Problem 1: Identify every line in the records that contains the word "details", and copy each of those lines.

The album's title is derived from a lyric at the end of "Perspective". In an interview with Upset, Cherry said that the album's title was "not a negative statement; it’s an appreciative statement of awareness. [...] It’s a little reminder that there’s worse out there, so appreciate where you are now and what you’ve got. It’s about the good and the bad equally having a shelf life."

== Release and promotion ==
On 13 July 2015, Svalbard announced the release of One Day All This Will End. On 31 July, they released a music video for "Disparity". On 27 August 2015, the band premiered "Unnatural Light" exclusively through the website of Terrorizer. The album was released through Holy Roar Records on 25 September 2015. The album's release was handled by Halo of Flies Records in the United States, and by Through Love Records in Germany. The album's first pressing through Holy Roar (limited to 1000 CDs and 495 vinyl LPs) sold out within days of its release. In April 2022, it was reissued through Church Road Records. In June 2022, Nuclear Blast Records acquired the worldwide rights to the album after Svalbard signed to the label.

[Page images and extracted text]
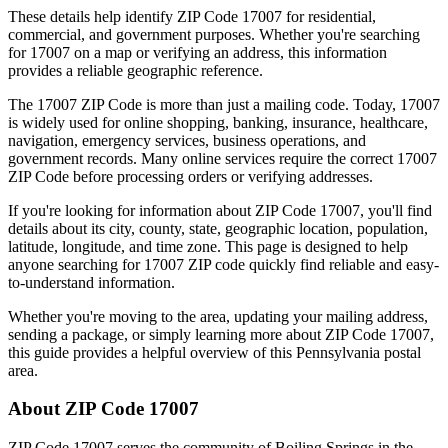
These details help identify ZIP Code
17007
for residential,
commercial, and government purposes. Whether you're searching
for
17007
on a map or verifying an address, this information
provides a reliable geographic reference.
The
17007
ZIP Code is more than just a mailing code. Today,
17007
is widely used for online shopping, banking, insurance, healthcare,
navigation, emergency services, business operations, and
government records. Many online services require the correct
17007
ZIP Code before processing orders or verifying addresses.
If you're looking for information about ZIP Code
17007
, you'll find
details about its city, county, state, geographic location, population,
latitude, longitude, and time zone. This page is designed to help
anyone searching for
17007
ZIP code quickly find reliable and easy-
to-understand information.
Whether you're moving to the area, updating your mailing address,
sending a package, or simply learning more about ZIP Code
17007
,
this guide provides a helpful overview of this
Pennsylvania
postal
area.
About ZIP Code
17007
ZIP Code
17007
serves the community of
Boiling Springs
in the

Problem 2: Decide whether each statement agrees with the text on the album, answering yes or no and quoting the words from that text that settle it: (a) The album came out through Holy Roar Records on 25 September 2015. (b) The first Holy Roar pressing included 500 vinyl LPs. (c) Church Road Records acquired the worldwide rights to the album in June 2022.

Exercise output 1:
These details help identify ZIP Code
details about its city, county, state, geographic location, population,

Exercise output 2:
(a) Yes: "The album was released through Holy Roar Records on 25 September 2015."
(b) No: "limited to 1000 CDs and 495 vinyl LPs"
(c) No: "In June 2022, Nuclear Blast Records acquired the worldwide rights to the album"